THIS week, I've discovered that freedom is rather like a JML Nicer Dicer, or a blunt-cut fringe — you covet it for weeks but it is only once you've attained it that you discover a) you have no idea what to do with it, and b) you didn't want it all that much in the first place.
They promise a small-scale revolution, the personal overhaul you've been waiting for ever since the semi-perm and magi-tweeze kit failed to deliver an existential epiphany.
(Another unifying characteristic of the two is that they demand more clea
ning, preening and general upkeep than your standard NHS ward, while freedom leads you in the opposite direction, to believe wholeheartedly that showers and deodorant are necessary only when your day involves an expedition into the realms of real people; Betty at the corner shop and Jeremy Kyle are afforded no such fragrant treatment).
This week, I have found freedom. I have finished my exams. Which is a lie, but I just wanted to type it and pretend I do a real degree that can't be poached entirely from Wikipedia — I actually finished my exam. Singular. Just the one.
Which means this term has constituted possibly the least pressured academic period since year seven, when a particularly testing project book on the great fire of London threatened to disturb breaktime cartwheel practice on more than one occasion.
In my defence, the exam was six hours long and entirely in Middle English, but when it doesn't involve tea-staining any paper you consider yourself lucky*.
So now I have woken up, shaken off the RSI and gone, "hmm". Then I stared blankly at my curtains for several hours, drew a doodle of Boris Johnson being engulfed by an enormous toffee wearing a top hat, played with some blu-tack and said, "hmm" some more.
The possibilities are endless, but not in the fun, Fisher-Price-slogan way. I'm looking at a massive, empty, metaphorical notebook page and I can't even find a Biro to scribble on it with. I'll probably end up using an old eyeliner, from the bottom of a handbag, with fluff stuck to it.
Of course, I could go shopping, or go to the pub, or watch America's Next Top Model on YouTube, or make lists of reasons for exterminating Catherine Tate with a sonic screwdriver, but those are all things I did while I was revising anyway, and strongly suspect that without the spinal shivers and occasional guilty nausea of impending doom, they won't be half as enjoyable.
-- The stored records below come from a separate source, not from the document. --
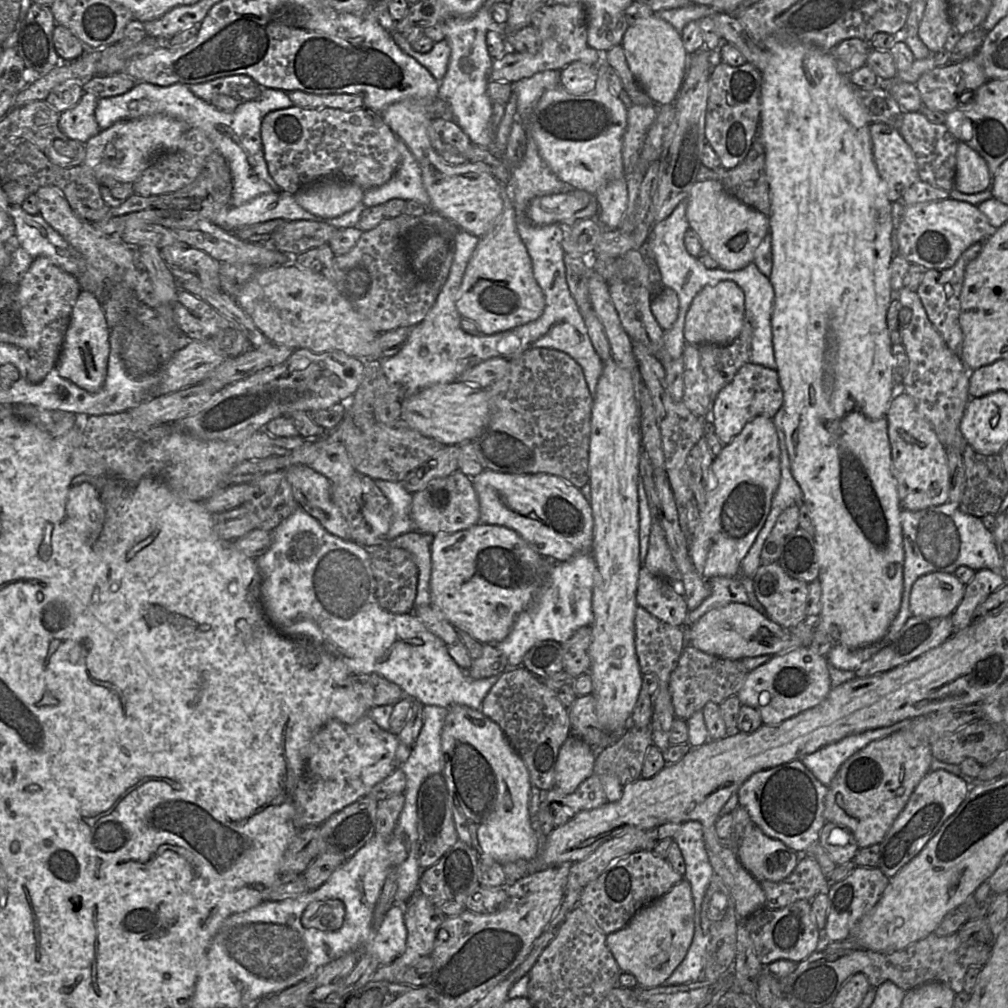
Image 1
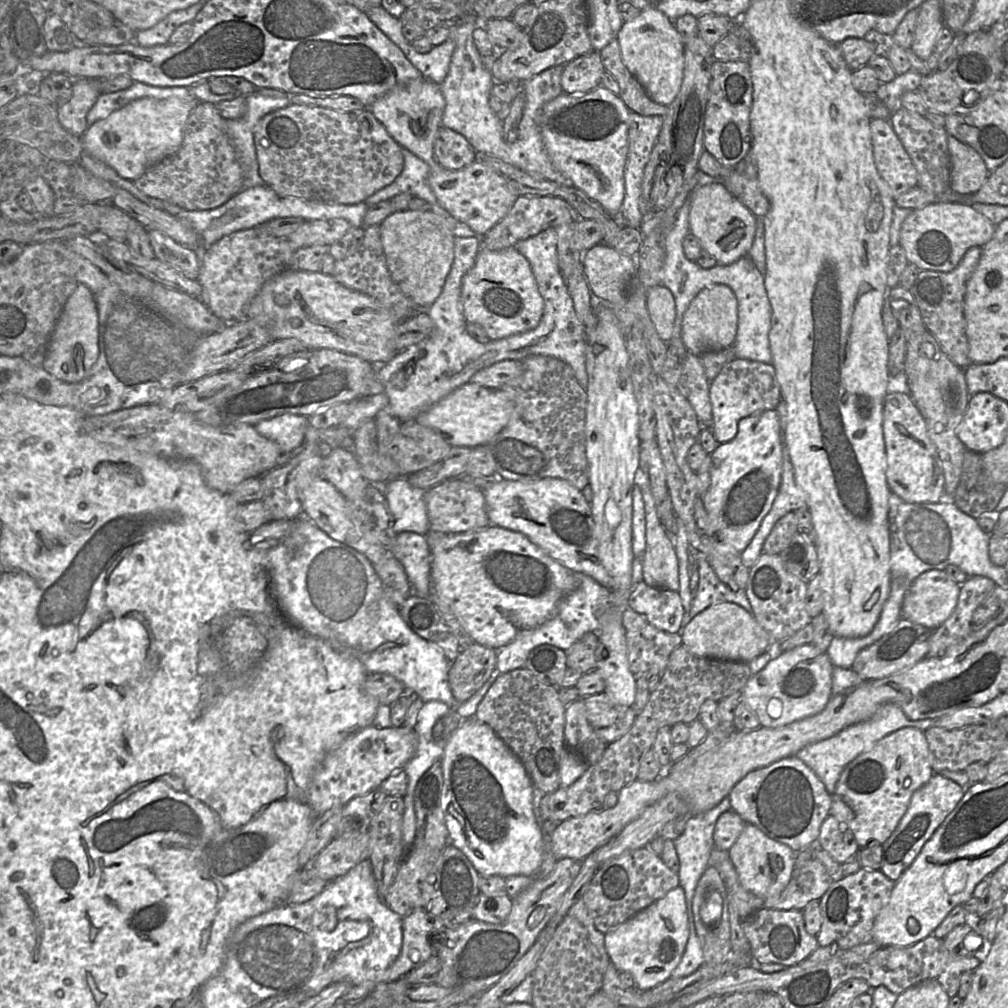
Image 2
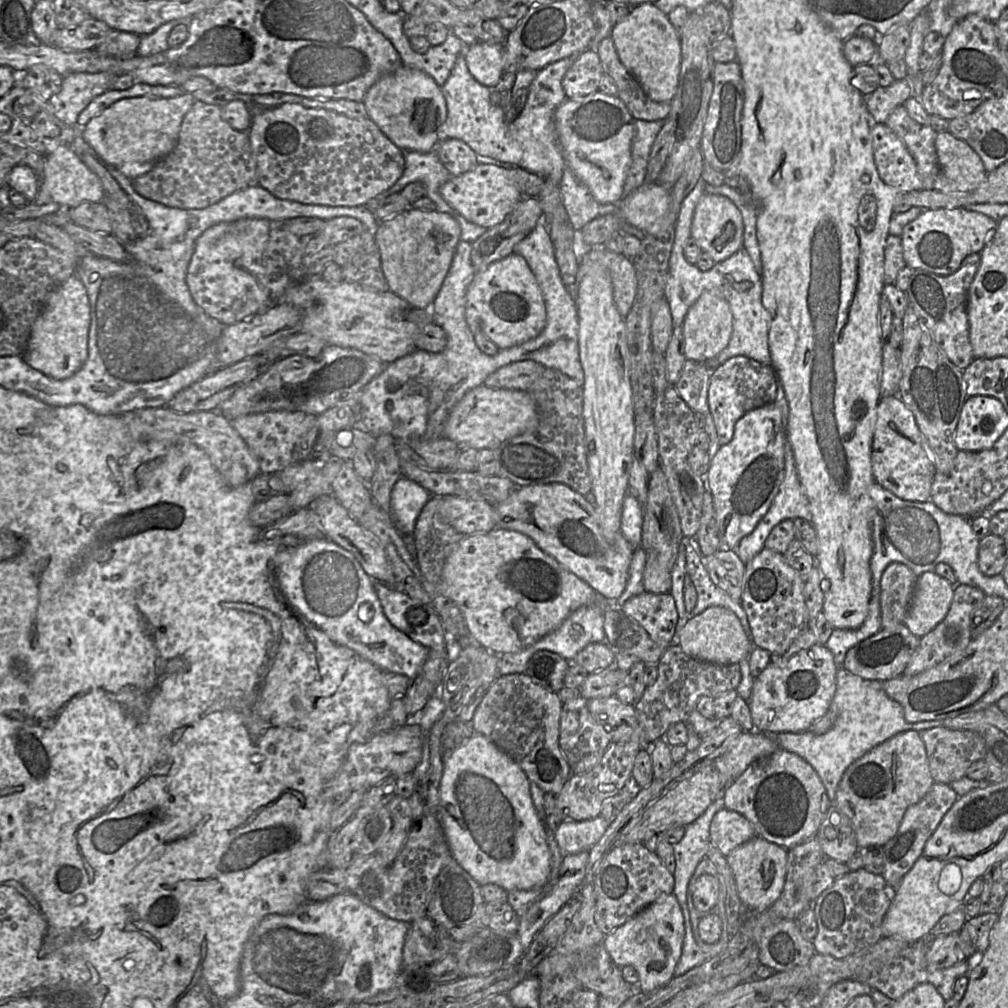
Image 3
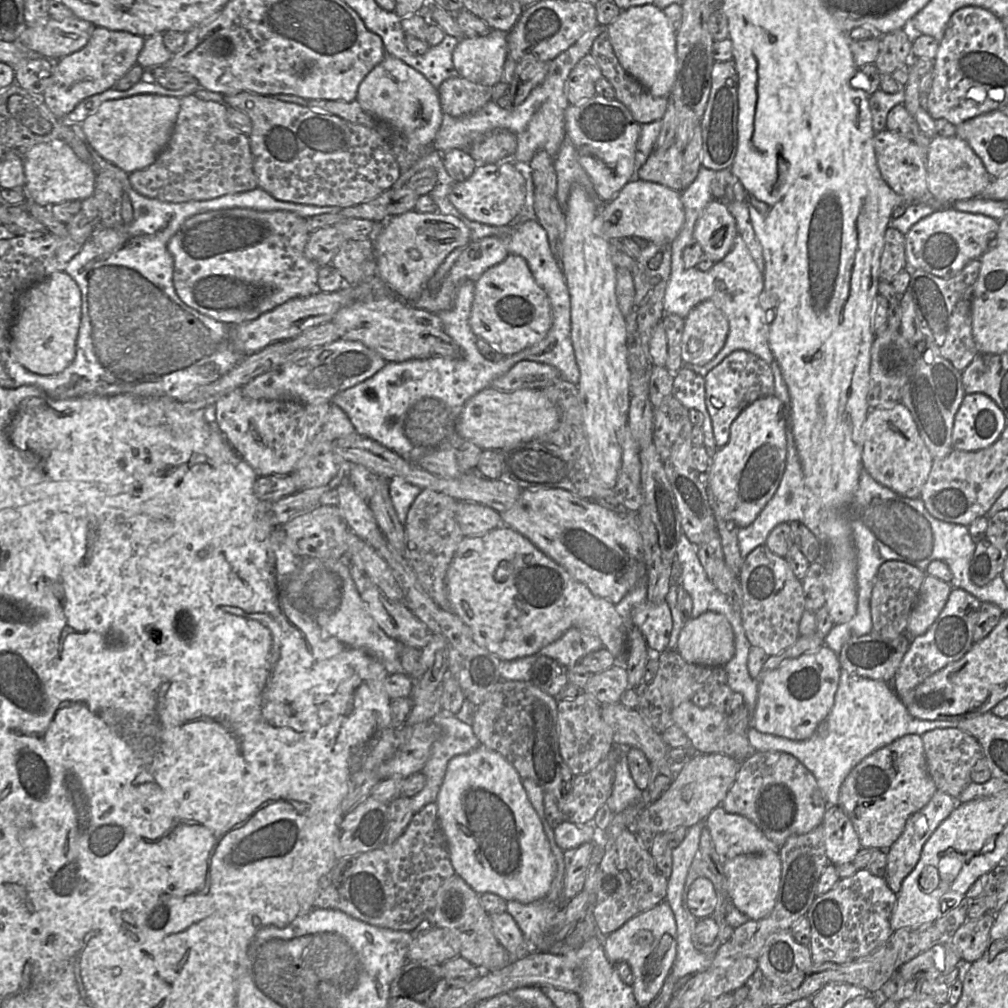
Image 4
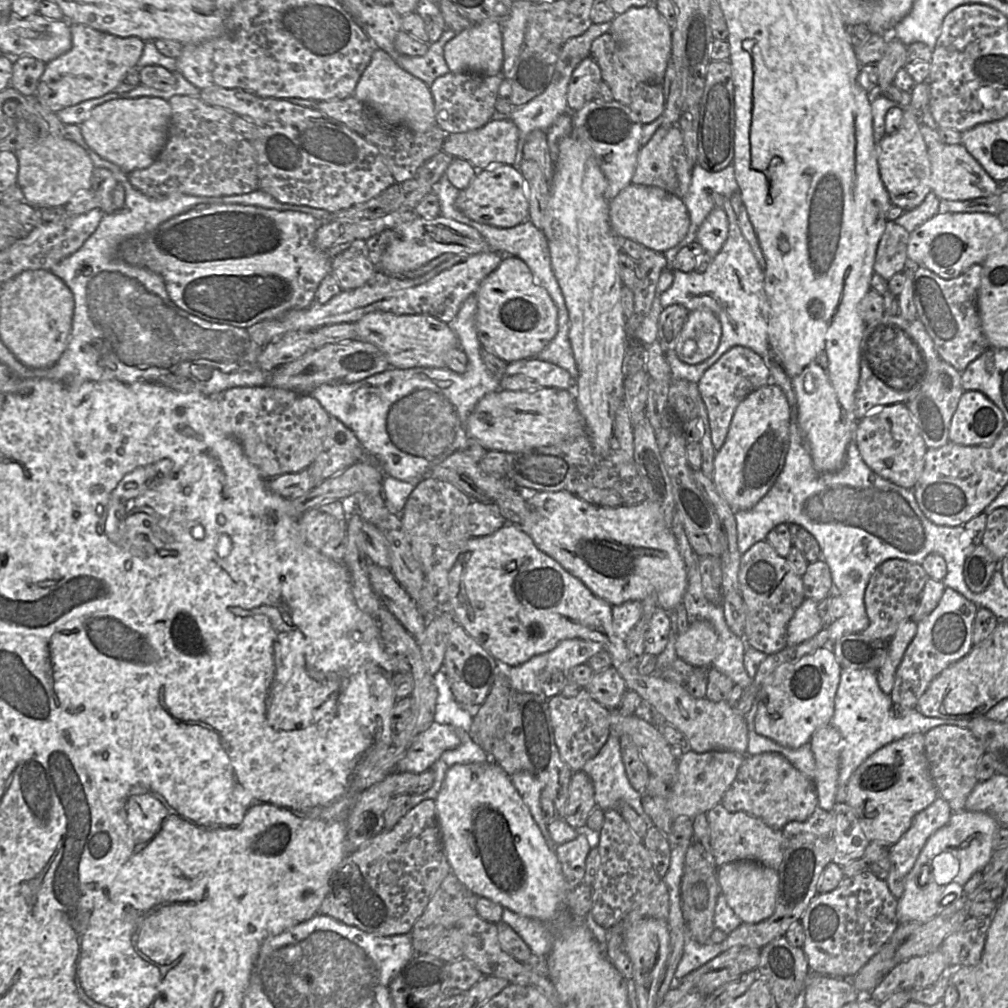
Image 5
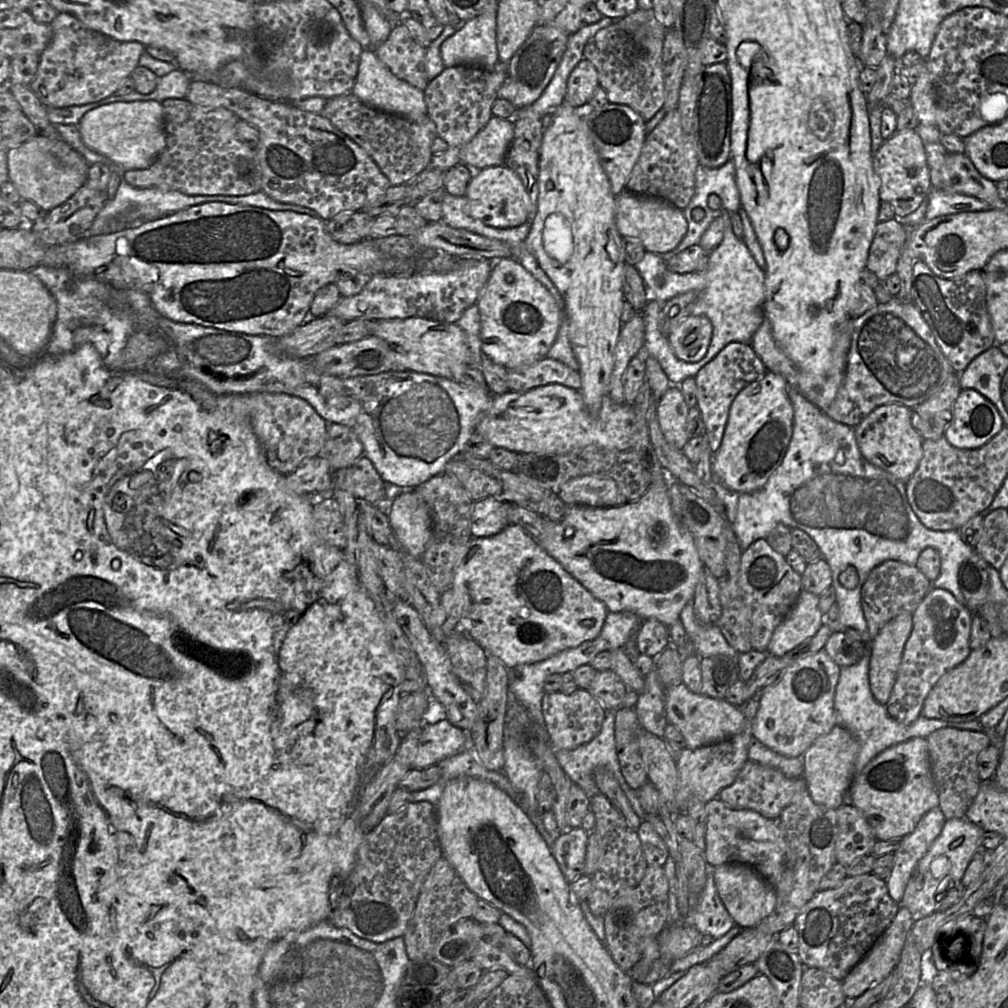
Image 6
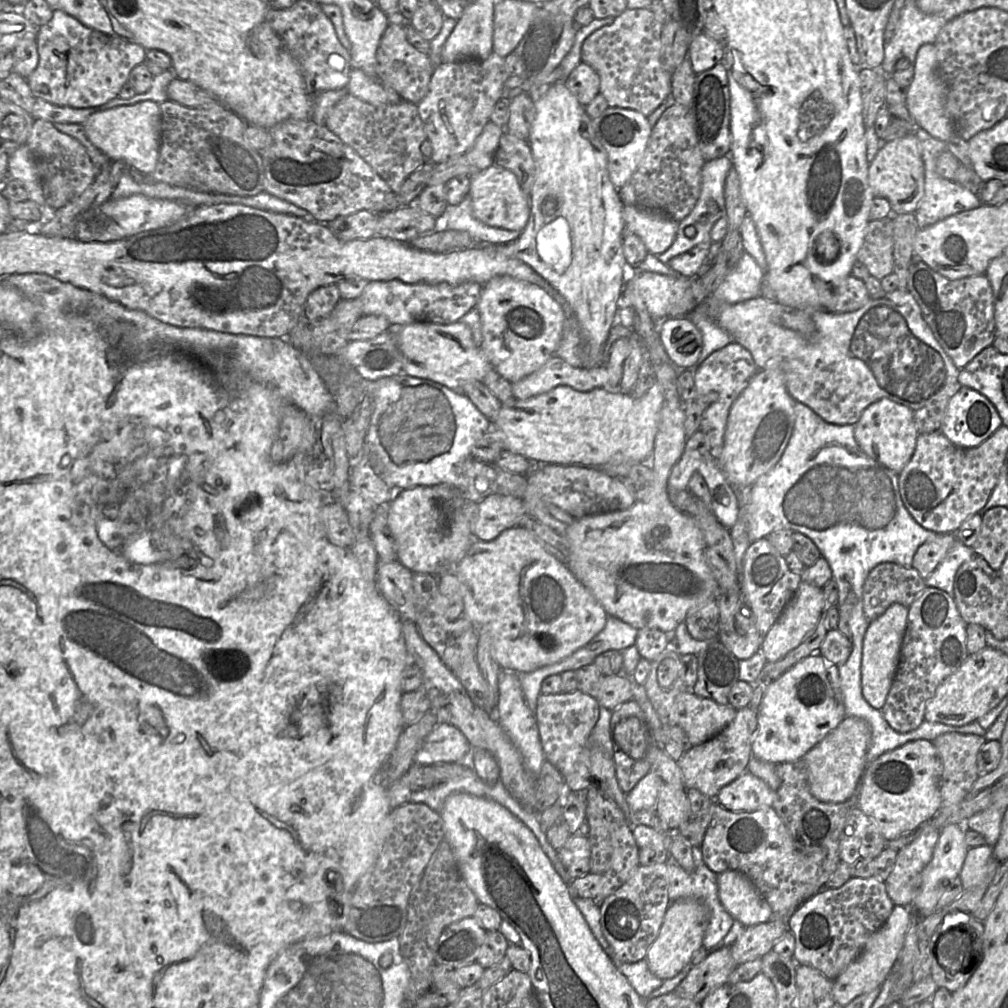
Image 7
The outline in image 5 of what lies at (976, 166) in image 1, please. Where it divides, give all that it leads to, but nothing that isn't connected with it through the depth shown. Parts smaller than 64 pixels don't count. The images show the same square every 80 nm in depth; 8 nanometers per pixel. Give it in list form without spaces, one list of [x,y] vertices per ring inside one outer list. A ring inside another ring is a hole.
[[[942,143],[928,150],[928,154],[931,163],[931,190],[940,200],[964,201],[1000,192],[1000,184],[989,176],[962,143],[954,145]]]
I could read books for pleasure, a concept I think I vaguely remember from my Judy Blume days, but might have just seen on the telly.
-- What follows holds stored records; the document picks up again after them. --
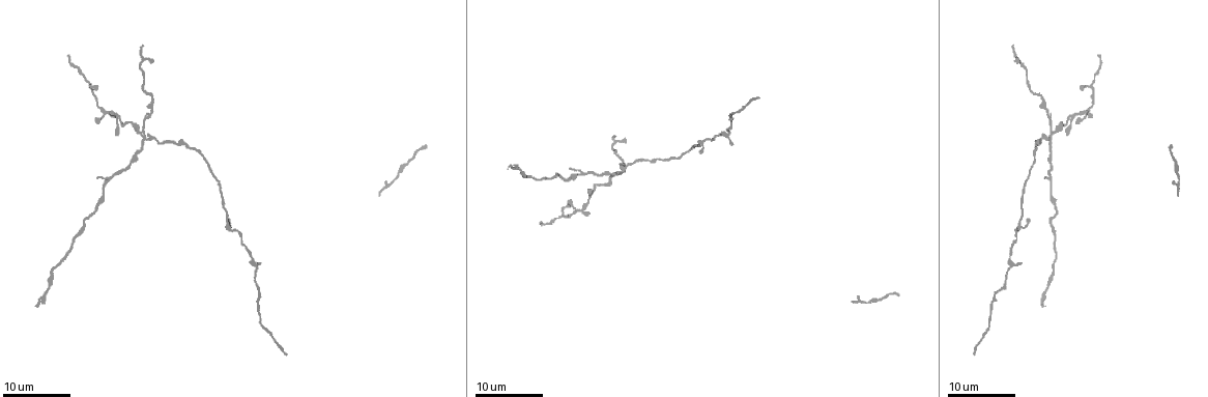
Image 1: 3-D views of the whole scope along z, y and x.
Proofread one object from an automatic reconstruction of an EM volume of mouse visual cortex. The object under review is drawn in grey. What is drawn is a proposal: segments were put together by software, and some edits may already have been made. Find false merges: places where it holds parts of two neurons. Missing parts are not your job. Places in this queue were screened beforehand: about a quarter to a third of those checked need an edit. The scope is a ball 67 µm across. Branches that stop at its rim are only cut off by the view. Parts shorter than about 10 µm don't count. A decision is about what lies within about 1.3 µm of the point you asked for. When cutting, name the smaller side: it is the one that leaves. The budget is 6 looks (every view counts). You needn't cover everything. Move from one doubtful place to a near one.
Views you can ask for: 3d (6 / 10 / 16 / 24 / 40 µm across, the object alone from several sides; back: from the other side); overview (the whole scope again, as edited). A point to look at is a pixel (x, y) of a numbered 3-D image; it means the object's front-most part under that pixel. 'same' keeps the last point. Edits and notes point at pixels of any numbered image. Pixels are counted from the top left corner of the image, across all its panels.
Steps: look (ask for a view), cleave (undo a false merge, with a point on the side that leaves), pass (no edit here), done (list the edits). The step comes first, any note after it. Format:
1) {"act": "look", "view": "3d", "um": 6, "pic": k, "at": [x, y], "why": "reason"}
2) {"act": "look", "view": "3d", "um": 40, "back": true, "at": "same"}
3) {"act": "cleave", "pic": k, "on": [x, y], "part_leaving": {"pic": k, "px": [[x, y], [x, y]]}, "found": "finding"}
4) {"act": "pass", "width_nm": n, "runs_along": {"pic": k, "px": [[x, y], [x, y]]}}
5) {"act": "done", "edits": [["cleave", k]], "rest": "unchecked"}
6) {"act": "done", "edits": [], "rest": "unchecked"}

{"act": "look", "view": "3d", "um": 24, "pic": 1, "at": [145, 139], "why": "four or more arms meet"}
What I cannot do, unfortunately, is talk to people. Not without having a soil mechanics textbook thrown at my head.
Because while I dance on the roof singing along to my freedom playlist (Born Free, Free Nelson Mandela, All Right Now and any others you might care to suggest), everyone else is still holed up in their rooms revising. And crying. And will be for the next month or so.
They emerge only at mealtimes, when my "hey I know, why don't we rent pedaloes and go to Belguim for the day?!" suggestions are met with the kind of looks Paxman would consider over-withering.
Perhaps if I packed a nice picnic they'd change their minds. I could do a good salad with my new JML Nicer Dicer…
*Tea-stained paper was an art. Different techniques were the mark of family lineage, handed down from parent to cousin to daughter to brother like an old kit bag full of fail-safe house points.
Some favoured Tetley, others branched out with splashes of Nescafé or lemon juice for added visual texture. Highest kudos, however, always went to the lucky kid whose lax parents allowed them to play with lighters and achieve that authentic, singed look around the corners.
There was always one sad specimen who tried to do his after he'd written on it, reducing the Battle of Bosworth down to a sploshy lake of Berol handwriting pen.
Content was, of course, irrelevant — it was your tea-stained paper that got you the grade.